Ergastolo a Impagnatiello, ma senza premeditazione: la rabbia della famiglia Tramontano

milano omicidio tramontano
Alessandro Impagnatiello e Giulia Tramontano

MILANO – Alessandro Impagnatiello, ex barman, è stato condannato all’ergastolo in Appello. La Corte d’Appello di Milano che ha confermato la pena di primo grado per l’omicidio di Giulia Tramontano, sua fidanzata incinta di sette mesi, nella loro casa di Senago. Tuttavia, la sentenza ha escluso l’aggravante della premeditazione, un punto che ha scatenato la forte reazione della famiglia della vittima.

“Vergogna, vergogna. La chiamano legge ma si legge disgusto”. Con queste parole Chiara Tramontano, sorella di Giulia, ha commentato su Instagram la sentenza del processo d’appello a carico di Alessandro Impagnatiello, con la quale i giudici hanno confermato la pena dell’ergastolo, escludendo però l’aggravante della premeditazione.

Alessandro Impagnatiello è rimasto impassibile alla lettura della sentenza, in piedi accanto alla sua legale, Giulia Geradini. Nessuna reazione da parte sua, mentre i genitori di Giulia, presenti in aula, non sono riusciti a trattenere le lacrime.

“L’ha avvelenata per sei mesi. Ha cercato su internet: ‘Quanto veleno serve per uccidere una donna’. Poi l’ha uccisa. Per lo Stato, supremo legislatore, non è premeditazione”, ha aggiunto Chiara Tramontano, sottolineando la gravità di un comportamento che, a suo dire, non può essere derubricato. “Vergogna a una legge che chiude gli occhi davanti alla verità e uccide due volte. E smettetela di portare gli assassini ai banchi. Sono assassini. Vanno in cella. Nessuno li vuole liberi, inquinano”.

La tragica fine di un amore e le bugie del killer

Il caso è emerso con la scomparsa di Giulia, dopo che familiari e amici avevano perso i contatti con lei. Le indagini hanno rapidamente portato ad Alessandro Impagnatiello, inizialmente mostratosi collaborativo ma poi crollato, confessando l’omicidio e indicando il luogo dove aveva nascosto il corpo di Giulia.

Durante le fasi processuali, sono emersi dettagli agghiaccianti sul comportamento di Impagnatiello. Le prove hanno rivelato non solo l’omicidio in sé, ma anche un lungo periodo di abusi e manipolazioni. In particolare, è stato accertato che Impagnatiello avesse somministrato a Giulia, per diversi mesi prima dell’omicidio, sostanze tossiche come il veleno per topi, con l’intento di farla abortire o comunque di eliminarla. Questa premeditazione era stata supportata anche da ricerche online effettuate dall’imputato, che aveva cercato informazioni su “quanto veleno serve per uccidere una donna”.
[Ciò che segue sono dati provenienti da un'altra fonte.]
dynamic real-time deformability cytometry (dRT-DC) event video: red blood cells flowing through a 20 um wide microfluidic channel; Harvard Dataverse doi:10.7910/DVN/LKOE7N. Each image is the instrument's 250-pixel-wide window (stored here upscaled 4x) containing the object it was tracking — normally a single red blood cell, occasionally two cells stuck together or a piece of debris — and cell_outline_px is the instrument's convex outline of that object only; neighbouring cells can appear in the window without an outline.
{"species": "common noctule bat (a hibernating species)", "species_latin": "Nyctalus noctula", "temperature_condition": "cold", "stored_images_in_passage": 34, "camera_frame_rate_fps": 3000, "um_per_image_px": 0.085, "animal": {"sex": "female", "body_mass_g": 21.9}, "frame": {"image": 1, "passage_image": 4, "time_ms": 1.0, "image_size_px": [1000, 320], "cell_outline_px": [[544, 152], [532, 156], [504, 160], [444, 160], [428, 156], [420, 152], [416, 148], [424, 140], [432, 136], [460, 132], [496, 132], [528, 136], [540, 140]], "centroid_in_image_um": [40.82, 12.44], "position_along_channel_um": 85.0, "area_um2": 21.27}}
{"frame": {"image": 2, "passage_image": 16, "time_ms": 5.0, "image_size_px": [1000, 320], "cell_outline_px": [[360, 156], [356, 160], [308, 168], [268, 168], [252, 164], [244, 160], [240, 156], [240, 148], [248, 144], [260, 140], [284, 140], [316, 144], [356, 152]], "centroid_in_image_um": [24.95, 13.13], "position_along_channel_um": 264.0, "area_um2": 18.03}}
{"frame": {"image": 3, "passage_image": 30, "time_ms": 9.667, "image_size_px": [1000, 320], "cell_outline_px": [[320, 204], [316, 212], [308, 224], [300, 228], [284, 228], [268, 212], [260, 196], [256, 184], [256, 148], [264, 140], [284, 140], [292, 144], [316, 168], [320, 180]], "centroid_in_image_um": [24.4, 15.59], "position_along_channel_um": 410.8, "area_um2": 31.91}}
Inoltre, è emerso che Impagnatiello avesse una doppia vita, mantenendo una relazione parallela con un’altra donna, anch’essa all’oscuro della gravidanza di Giulia e della sua relazione con la vittima. La scoperta di questa seconda relazione da parte di Giulia sembra essere stato il catalizzatore dell’omicidio, avvenuto poco dopo un confronto tra le due donne.

La sentenza di primo grado aveva condannato Impagnatiello all’ergastolo, riconoscendo diverse aggravanti, tra cui la premeditazione. Tuttavia, la sentenza d’Appello ha confermato l’ergastolo ma ha sorprendentemente escluso proprio l’aggravante della premeditazione, nonostante le evidenze presentate, come l’avvelenamento prolungato e le ricerche online.